Today I had the joy of working with an HP 2600n. It should have been a really easy fix – a few users were complaining that documents were stuck in the print queue and they could not delete them – nothing stopping and restarting the spooler service won’t fix, right?
In fact, that did fix the issue. Instantly, the jobs were deleted out of the queue. Great!….Let’s just print a test page from the server to make sure that it is really working. I open up properties, select the test page and click on OK – within seconds a test page is popping out of the printer.
Fantastic!!! It works.
But then, one of the users tries to print a document to the shared printer.
Nothing happens…and the job is stuck in the queue again. What the hell?
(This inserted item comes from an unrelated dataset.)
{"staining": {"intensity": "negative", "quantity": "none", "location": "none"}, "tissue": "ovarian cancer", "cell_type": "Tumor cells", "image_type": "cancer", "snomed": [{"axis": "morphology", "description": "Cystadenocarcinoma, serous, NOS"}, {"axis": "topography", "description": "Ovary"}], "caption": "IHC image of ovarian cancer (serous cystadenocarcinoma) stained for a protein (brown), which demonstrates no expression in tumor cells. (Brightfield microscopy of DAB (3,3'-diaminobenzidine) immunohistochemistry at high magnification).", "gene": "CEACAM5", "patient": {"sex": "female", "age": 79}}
I clear the queue and print a test page – bam, test page instantly pops out.
As it turns out, this particular model of HP printer, along with a plethora of other HP printers was not really designed to be shared off of a Server 2003 platform. These “cheap” network printers are actually not fully PCL compliant and are designed to work with HPs Print software and installed drivers but not using the standard drivers that you would install on a typical print server.
The fix, luckily, is easy. If you are having the same issue I had, simply go into the properties tab on the printer and uncheck the “Enable Bi-directional communication”. Apply the change, and your printer will work flawlessly.
But, HP you are not off the hook for this. Making printers and marketing them as network printers knowing full well that these won’t work well when shared out is absolutely unacceptable! As I mentioned in the first part of this blog entry, I have increasingly been spending far too much time troubleshooting nonsense – please count my clients and I out for any future HP purchases.